Contoh nyata? Lihat saja bagaimana isu politik di media sosial selama kampanye pilpres. Satu pihak menyebarkan isu bahwa kandidat tertentu adalah antek asing, sementara pihak lain membalas dengan tuduhan bahwa kandidat lawan adalah boneka oligarki. Dan lucunya, semua tuduhan ini sering kali diterima mentah-mentah oleh sebagian besar publik, tanpa verifikasi.
Efeknya? Persepsi publik terhadap politik semakin terdistorsi. Orang lebih percaya pada apa yang dikatakan influencer di Instagram ketimbang jurnalis di koran. Bahkan, meme-meme yang dibuat asal-asalan bisa lebih dipercaya daripada laporan investigasi yang dikerjakan berbulan-bulan. Media sosial telah menciptakan ilusi bahwa semua orang punya kebenaran masing-masing, dan semua kebenaran itu valid, terlepas dari fakta yang sesungguhnya.
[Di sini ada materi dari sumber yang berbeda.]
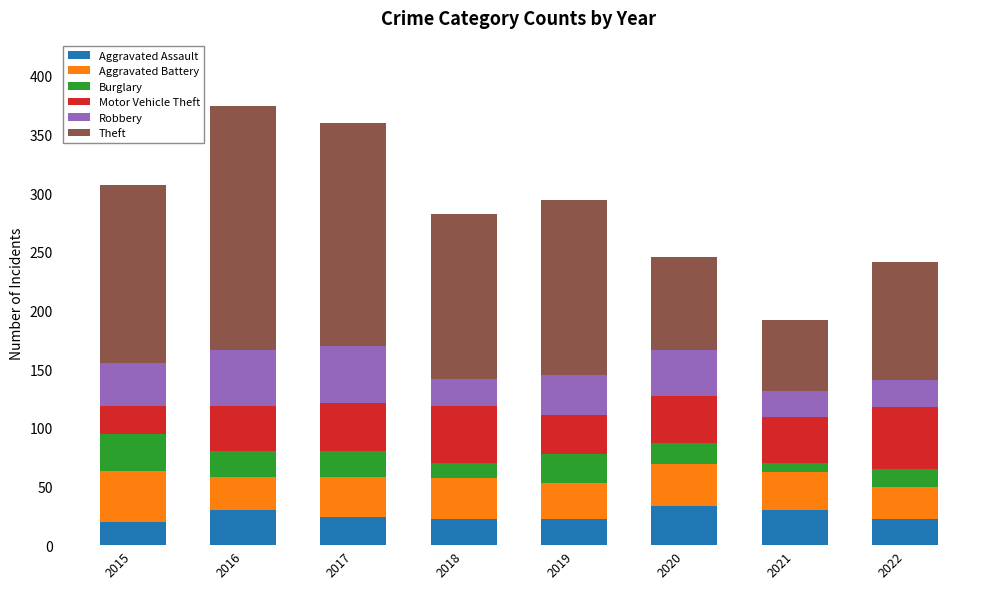

What is the total value across all series at 2018?

282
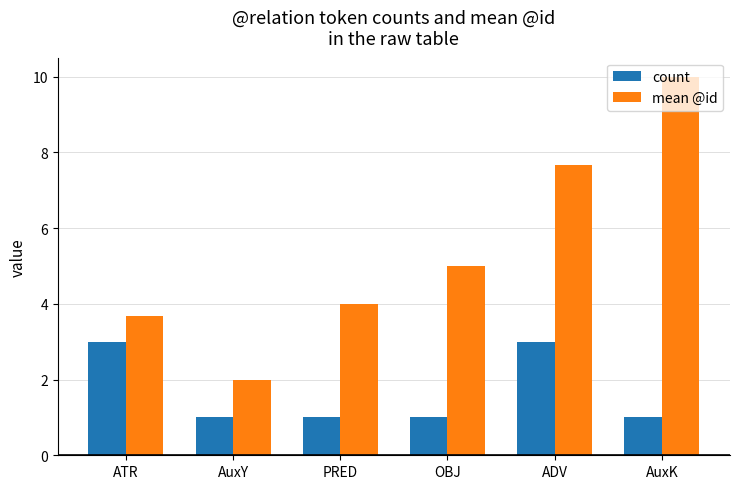

Which category has the highest value in the mean @id series?

AuxK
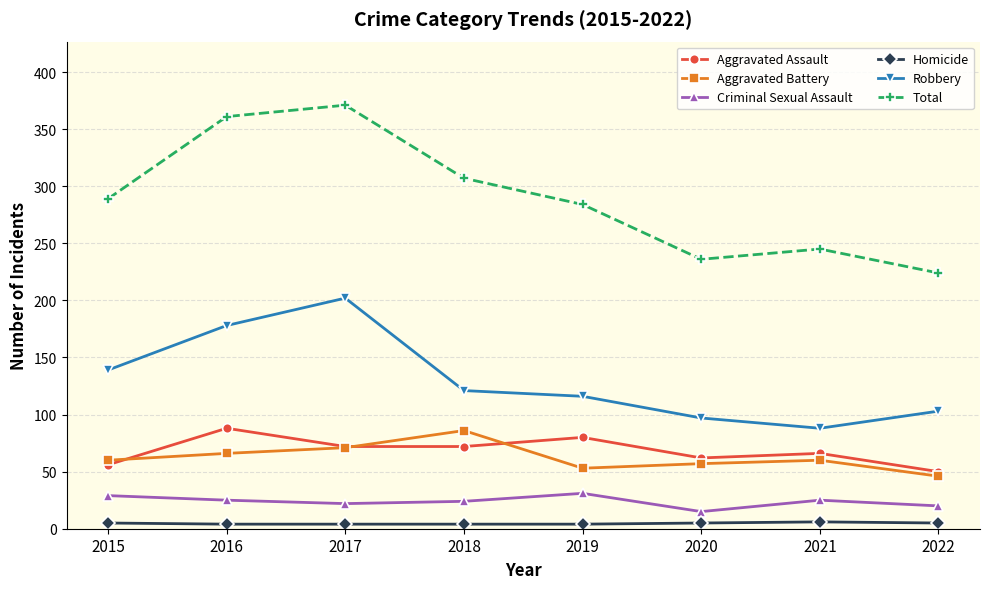

At how many categories does at least one series exceed 208?

8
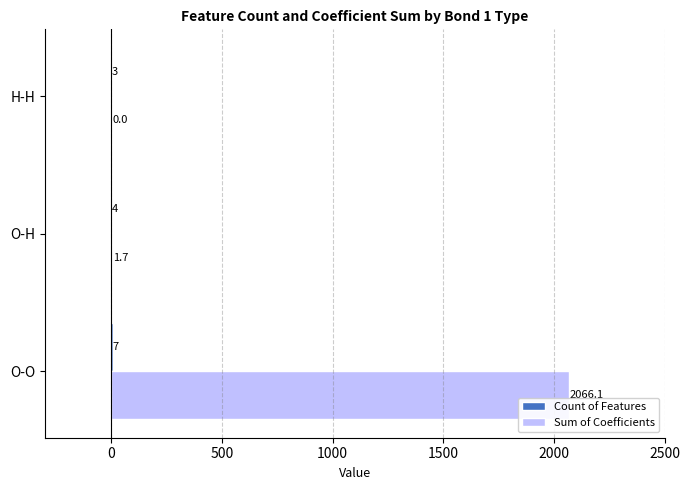

What is the sum of all Sum of Coefficients values?

2067.9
Cerita Nyata: Ketika “BuzzeRp” Menguasai Percakapan
Mari kita lihat contoh nyata di Indonesia. Seorang politisi terkenal pernah mengeluhkan maraknya fenomena “BuzzeRp,” alias buzzer berbayar yang digunakan untuk menyebarkan opini tertentu di media sosial.
Tugas mereka sederhana: meramaikan lini masa dengan narasi yang menguntungkan klien mereka, sambil menyerang lawan dengan komentar-komentar pedas. Hasilnya? Dalam hitungan jam, opini publik bisa diubah. Apa yang tadinya dianggap benar, bisa disulap menjadi salah, dan sebaliknya.
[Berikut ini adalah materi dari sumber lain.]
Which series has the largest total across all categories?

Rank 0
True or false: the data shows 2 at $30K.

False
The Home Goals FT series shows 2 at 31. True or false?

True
Suatu kali, seorang buzzer terkenal di Jakarta mendapat tugas untuk menyebarkan informasi palsu tentang seorang politisi yang menjadi rival kliennya. Dalam waktu kurang dari 24 jam, ribuan orang percaya bahwa politisi tersebut adalah agen rahasia dari negara asing.
Media sosial meledak, berita palsu menyebar lebih cepat daripada klarifikasi, dan sang politisi harus berjuang keras untuk memulihkan nama baiknya. Inilah kekuatan media sosial di era post-truth: kebenaran bisa kalah hanya dalam hitungan menit.
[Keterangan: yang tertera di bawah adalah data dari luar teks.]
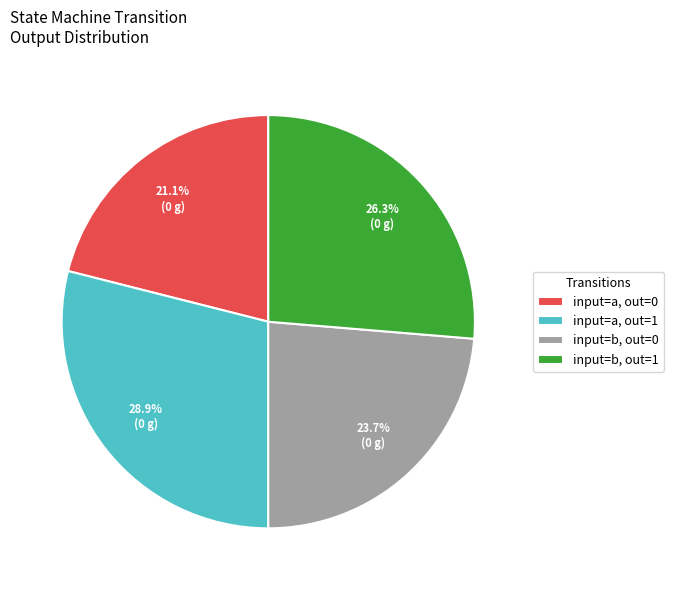

Which slice is the largest?

input=a, out=1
Jurnalisme, Tetap Berdiri Teguh atau Tergoda?
Dalam dunia yang semakin sulit membedakan antara fakta dan fiksi, jurnalis menghadapi tantangan terbesar mereka. Mereka harus melawan narasi palsu yang disebarkan oleh media sosial, memerangi polarisasi politik yang memecah belah masyarakat, dan menjaga integritas di tengah godaan untuk mengikuti arus opini publik yang lebih menarik klik daripada kebenaran.
Tetapi seperti yang dikatakan oleh Merlyna Lim, kebebasan untuk menyebarkan kebencian di media sosial hanya akan menciptakan suku-suku algoritmik yang semakin memperparah perpecahan.
Maka, di tengah badai ini, pertanyaannya adalah: Apakah jurnalisme akan tetap berdiri teguh sebagai pilar kebenaran, ataukah akan terjerumus menjadi pelayan kepentingan politik yang hanya peduli pada keuntungan jangka pendek? Masa depan demokrasi yang kita pertaruhkan mungkin bergantung pada jawaban atas pertanyaan ini.
Dan kita, sebagai pembaca, juga punya peran. Mungkin sudah saatnya kita berhenti menjadi “pemakan emosi” dan kembali menghargai fakta—karena di era post-truth, hanya dengan kebenaran kita bisa selamat dari tsunami kebohongan.(*)
Rujukan:
Keyes, R. (2004). The Post-Truth Era: Dishonesty and Deception in Contemporary Life. St. Martin’s Press.
Lim, M. (2017). “Freedom to Hate: Social Media, Algorithmic Enclaves, and the Rise of Tribal Nationalism in Indonesia.”Critical Asian Studies.